I am undertaking the challenge of the LEJOG cycle ride to help raise money in support of vital, further, cancer research.
Please help us to help others - cancer is not discriminatory and can affect anyone at anytime.
Jan Taylor (Driving Support vehicle):
When I was just 40 I found out my husband Roger Meares-Davies, had a terminal brain tumour. Our son was just 10 years old. Telling him he was going to lose his Dad is the hardest thing I have ever done. Roger was given 6 months to live. Little research is done still into cancer of the brain. Roger decided to find a clinical trial, which he did at Harvard Medical School, in conjunction with M.I.T in Boston, who were investigating using nuclear power in radiation treatment. They did not promise a cure but offered the same odds as traditional radiation in prolonging his life. He survived for 20 months. Imagine the horror of telling the same boy, now very much a man, that his surviving parent, had been diagnosed with cancer? This was found through the screening process (camera) offered at 55 in UK - massive shock as I felt very well. Thankfully, and with the AMAZING love and support of my new husband Alan, (who took 9 months out of work to be with me), fantastic treatment at Royal Derby, support from my son, family, friends (including all the riders)I am now enjoying my life to the full. Let’s stop other families suffering.

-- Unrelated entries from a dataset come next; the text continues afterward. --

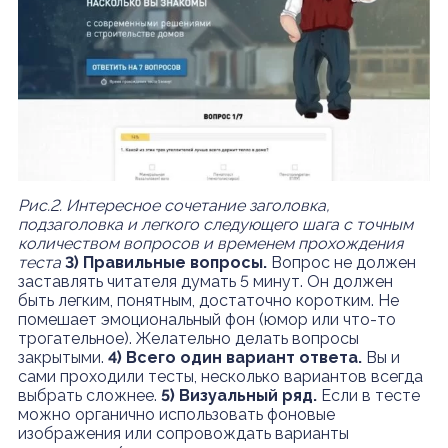
Рис.2. Интересное сочетание заголовка,
подзаголовка и легкого следующего шага с точным
количеством вопросов и временем прохождения
теста
3) Правильные вопросы.
Вопрос не должен
заставлять читателя думать 5 минут. Он должен
быть легким, понятным, достаточно коротким. Не
помешает эмоциональный фон (юмор или что-то
трогательное). Желательно делать вопросы
закрытыми.
4) Всего один вариант ответа.
Вы и
сами проходили тесты, несколько вариантов всегда
выбрать сложнее.
5) Визуальный ряд.
Если в тесте
можно органично использовать фоновые
изображения или сопровождать варианты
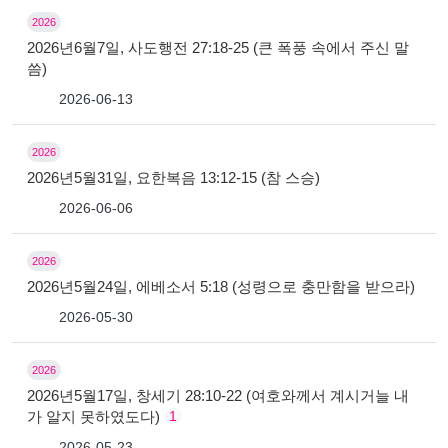
2026
2026년6월7일, 사도행전 27:18-25 (큰 폭풍 속에서 주신 말
씀)
2026-06-13
2026
2026년5월31일, 요한복음 13:12-15 (참 스승)
2026-06-06
2026
2026년5월24일, 에베소서 5:18 (성령으로 충만함을 받으라)
2026-05-30
2026
2026년5월17일, 창세기 28:10-22 (여호와께서 계시거늘 내
가 알지 못하였도다)
1
2026-05-23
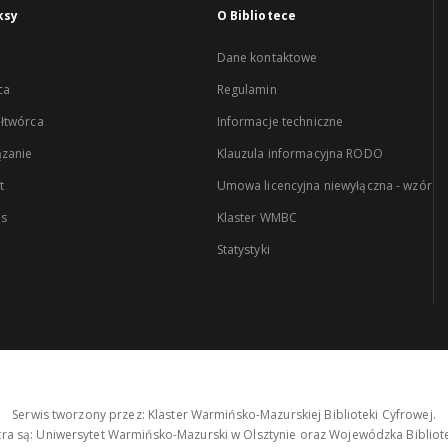
ksy
O Bibliotece
Dane kontaktowe
ca
Regulamin
łtwórca
Informacje techniczne
zanie
Klauzula informacyjna RODO
t
Umowa licencyjna niewyłączna - wzór
es
Klaster WMBC
Statystyki
Serwis tworzony przez: Klaster Warmińsko-Mazurskiej Biblioteki Cyfrowej.
tra są: Uniwersytet Warmińsko-Mazurski w Olsztynie oraz Wojewódzka Bibliote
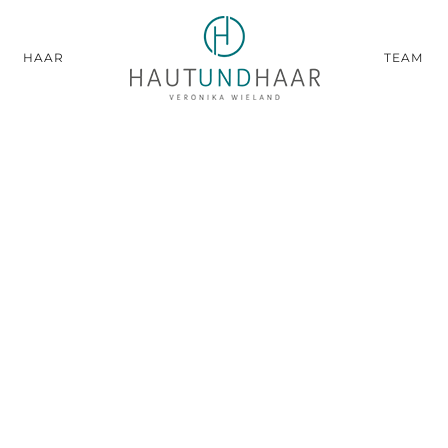
HAAR
TEAM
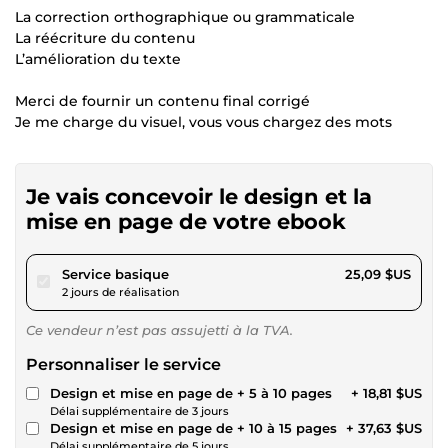
La correction orthographique ou grammaticale
La réécriture du contenu
L’amélioration du texte
Merci de fournir un contenu final corrigé
Je me charge du visuel, vous vous chargez des mots
Je vais concevoir le design et la
mise en page de votre ebook
pour 23,12 $US
Service basique
25,09 $US
2 jours de réalisation
Ce vendeur n’est pas assujetti à la TVA.
Personnaliser le service
Design et mise en page de + 5 à 10 pages
+ 18,81 $US
Délai supplémentaire de 3 jours
Design et mise en page de + 10 à 15 pages
+ 37,63 $US
Délai supplémentaire de 5 jours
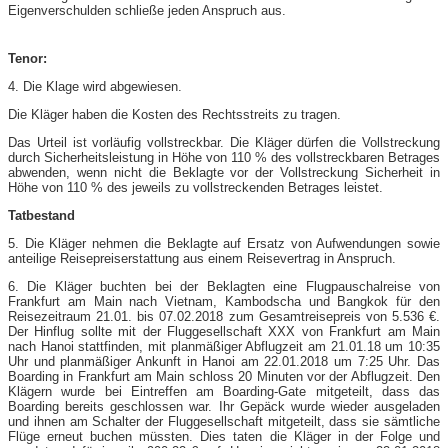
Eigenverschulden schließe jeden Anspruch aus.
Tenor:
4. Die Klage wird abgewiesen.
Die Kläger haben die Kosten des Rechtsstreits zu tragen.
Das Urteil ist vorläufig vollstreckbar. Die Kläger dürfen die Vollstreckung
durch Sicherheitsleistung in Höhe von 110 % des vollstreckbaren Betrages
abwenden, wenn nicht die Beklagte vor der Vollstreckung Sicherheit in
Höhe von 110 % des jeweils zu vollstreckenden Betrages leistet.
Tatbestand
5. Die Kläger nehmen die Beklagte auf Ersatz von Aufwendungen sowie
anteilige Reisepreiserstattung aus einem Reisevertrag in Anspruch.
6. Die Kläger buchten bei der Beklagten eine Flugpauschalreise von
Frankfurt am Main nach Vietnam, Kambodscha und Bangkok für den
Reisezeitraum 21.01. bis 07.02.2018 zum Gesamtreisepreis von 5.536 €.
Der Hinflug sollte mit der Fluggesellschaft XXX von Frankfurt am Main
nach Hanoi stattfinden, mit planmäßiger Abflugzeit am 21.01.18 um 10:35
Uhr und planmäßiger Ankunft in Hanoi am 22.01.2018 um 7:25 Uhr. Das
Boarding in Frankfurt am Main schloss 20 Minuten vor der Abflugzeit. Den
Klägern wurde bei Eintreffen am Boarding-Gate mitgeteilt, dass das
Boarding bereits geschlossen war. Ihr Gepäck wurde wieder ausgeladen
und ihnen am Schalter der Fluggesellschaft mitgeteilt, dass sie sämtliche
Flüge erneut buchen müssten. Dies taten die Kläger in der Folge und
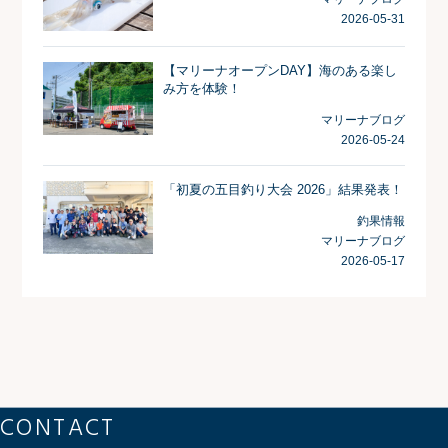
2026-05-31
【マリーナオープンDAY】海のある楽し
み方を体験！
マリーナブログ
2026-05-24
「初夏の五目釣り大会 2026」結果発表！
釣果情報
マリーナブログ
2026-05-17
CONTACT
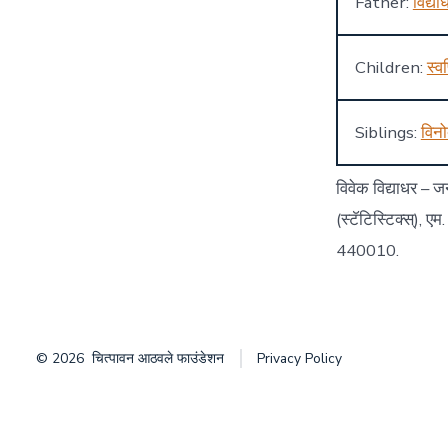
Father:
विद्या
Children:
स्वर
Siblings:
विन
विवेक विद्याधर – 
(स्टॅटिस्टिक्स्), 
440010.
© 2026
चित्पावन आठवले फाउंडेशन
Privacy Policy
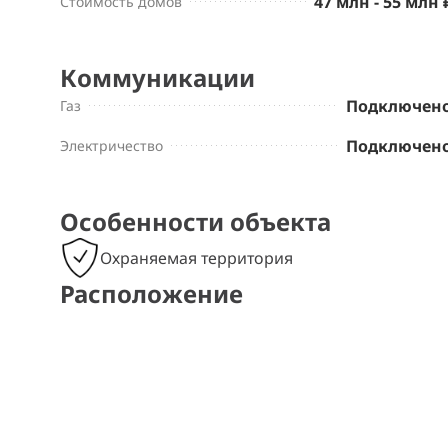
47 млн - 55 млн 
Стоимость домов
Коммуникации
Подключен
Газ
Подключен
Электричество
Особенности объекта
Охраняемая территория
Расположение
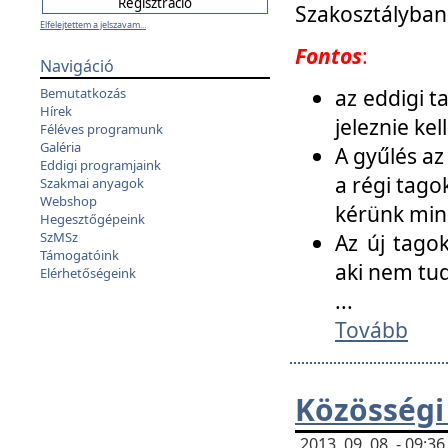
Szakosztályban
Elfelejtettem a jelszavam...
Fontos
:
Navigáció
az eddigi 
Bemutatkozás
Hírek
jeleznie ke
Féléves programunk
Galéria
A gyűlés az
Eddigi programjaink
a régi tago
Szakmai anyagok
Webshop
kérünk min
Hegesztőgépeink
SzMSz
Az új tago
Támogatóink
aki nem tud
Elérhetőségeink
...
Tovább
Közösségi
2013. 09. 08. - 09:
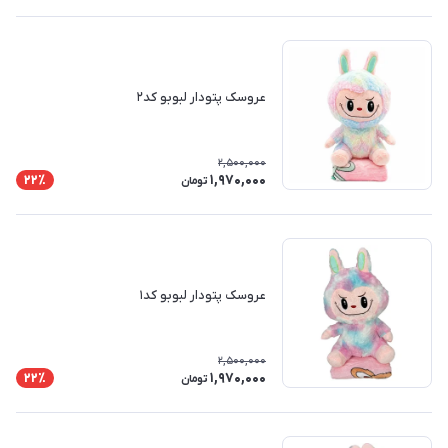
عروسک پتودار لبوبو کد۲
2,500,000
1,970,000
22٪
تومان
عروسک پتودار لبوبو کد۱
2,500,000
1,970,000
22٪
تومان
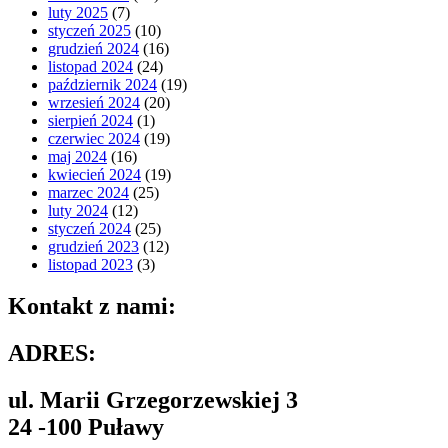
luty 2025
(7)
styczeń 2025
(10)
grudzień 2024
(16)
listopad 2024
(24)
październik 2024
(19)
wrzesień 2024
(20)
sierpień 2024
(1)
czerwiec 2024
(19)
maj 2024
(16)
kwiecień 2024
(19)
marzec 2024
(25)
luty 2024
(12)
styczeń 2024
(25)
grudzień 2023
(12)
listopad 2023
(3)
Kontakt z nami:
ADRES:
ul. Marii Grzegorzewskiej 3
24 -100 Puławy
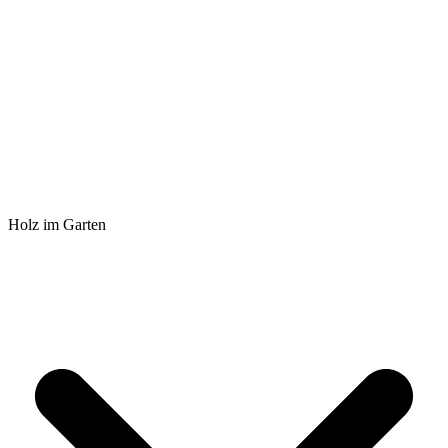
Holz im Garten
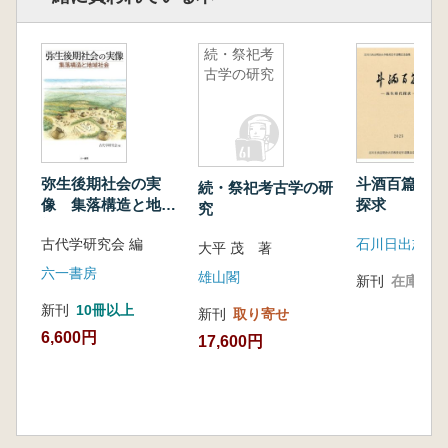
2.山陰・北陸地方の四隅突出型墳丘墓
3.山陽地方吉備地域の墳丘墓
第6章 棺槨を石で囲う墳丘墓
続・祭祀考
古学の研究
1.石囲い木棺墓・木槨墓の成立と発展
2.石囲い墓の変遷と終焉
第7章 手工業生産の展開と墳丘墓の形成
1.手工業生産と墳丘墓グループの形成
2.弥生社会の終焉と前方後円墳の成立
弥生後期社会の実
斗酒百篇 弥
続・祭祀考古学の研
像 集落構造と地域
探求
究
社会
古代学研究会 編
大平 茂 著
六一書房
雄山閣
新刊
在庫なし
新刊
10冊以上
新刊
取り寄せ
6,600円
17,600円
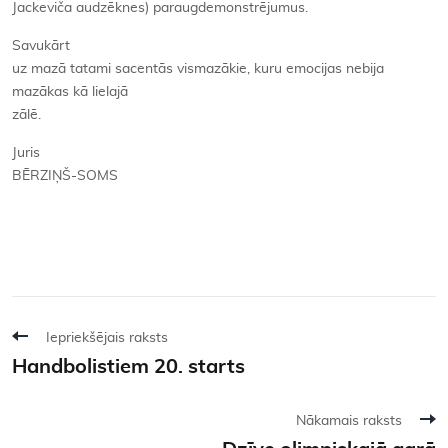
Jackeviča audzēknes) paraugdemonstrējumus.
Savukārt
uz mazā tatami sacentās vismazākie, kuru emocijas nebija
mazākas kā lielajā
zālē.
Juris
BĒRZIŅŠ-SOMS
Iepriekšējais raksts
Handbolistiem 20. starts
Nākamais raksts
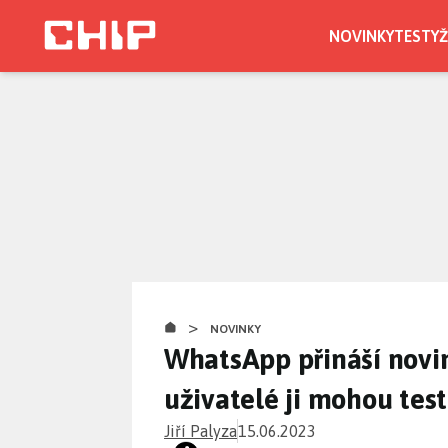
Přejít
k
NOVINKY
TESTY
Ž
hlavnímu
CHIP.CZ
obsahu
>
NOVINKY
WhatsApp přináší novin
uživatelé ji mohou tes
Jiří Palyza
15.06.2023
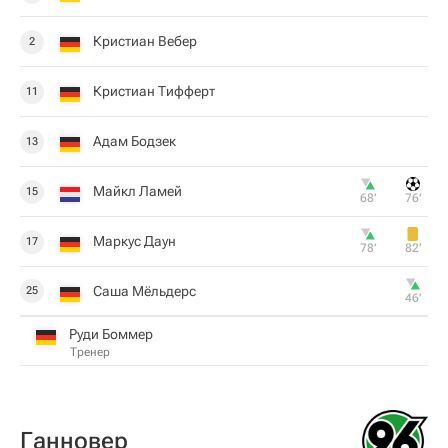
Кристиан Вебер
2
Кристиан Тифферт
11
Адам Бодзек
13
Майкл Ламей
15
68‎’‎
76‎’‎
Маркус Даун
17
78‎’‎
82‎’‎
Саша Мёльдерс
25
46‎’‎
Руди Боммер
Тренер
Ганновер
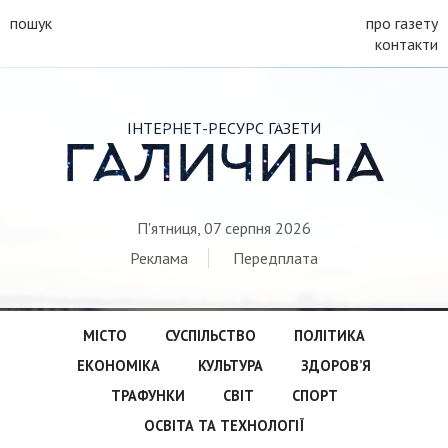
пошук
про газету
контакти
ІНТЕРНЕТ-РЕСУРС ГАЗЕТИ
ГАЛИЧИНА
П'ятниця, 07 серпня 2026
Реклама
Передплата
МІСТО
СУСПІЛЬСТВО
ПОЛІТИКА
ЕКОНОМІКА
КУЛЬТУРА
ЗДОРОВ’Я
ТРАФУНКИ
СВІТ
СПОРТ
ОСВІТА ТА ТЕХНОЛОГІЇ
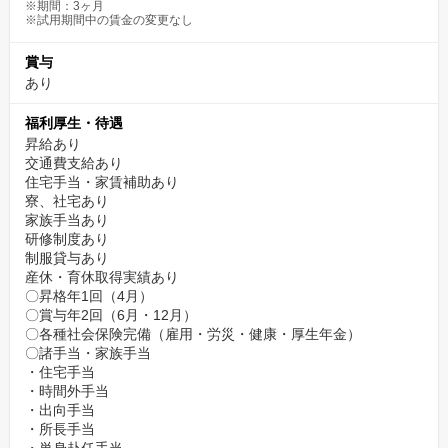
※期間：3ヶ月
※試用期間中の賃金の変更なし
賞与
あり
福利厚生・待遇
昇給あり
交通費支給あり
住宅手当・家賃補助あり
寮、社宅あり
家族手当あり
研修制度あり
制服貸与あり
産休・育休取得実績あり
〇昇格年1回（4月）
〇賞与年2回（6月・12月）
〇各種社会保険完備（雇用・労災・健康・厚生年金）
〇諸手当・家族手当
・住宅手当
・時間外手当
・出向手当
・所長手当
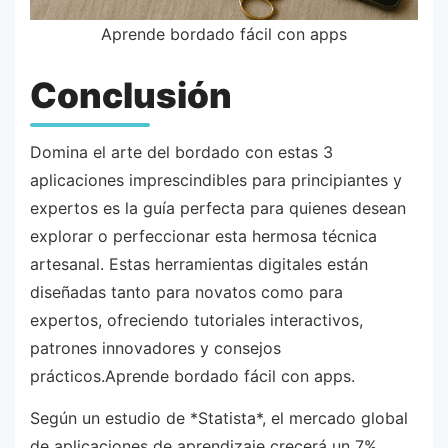
Aprende bordado fácil con apps
Conclusión
Domina el arte del bordado con estas 3
aplicaciones imprescindibles para principiantes y
expertos es la guía perfecta para quienes desean
explorar o perfeccionar esta hermosa técnica
artesanal. Estas herramientas digitales están
diseñadas tanto para novatos como para
expertos, ofreciendo tutoriales interactivos,
patrones innovadores y consejos
prácticos.Aprende bordado fácil con apps.
Según un estudio de *Statista*, el mercado global
de aplicaciones de aprendizaje crecerá un 7%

Thanks to cancer research my lovely sister did not die young. She was able to benefit from the early developments in stem cell treatment now widely available to treat cancer and other conditions. Our Grandad was able to live into his eighties because of developments in targeted drug treatment for lymphoma and skin cancer surgery. We all have the potential to develop cancer - cancer research is vital... for all of us. It would be fantastic if we can complete our cycling challenge and raise our target donation. Wish us luck!
Karen Wainman (supportive wife)
Due to work commitments I am unable to physically be with the team but I am supporting all of them from home and meeting them half way and at the end. I have, in a professional capacity, cared for many patients who have been diagnosed with cancer and seen how it can have tragic consequences, but also I have seen patients who have come through and thankfully survived.
I wish all the team the very best of luck!!!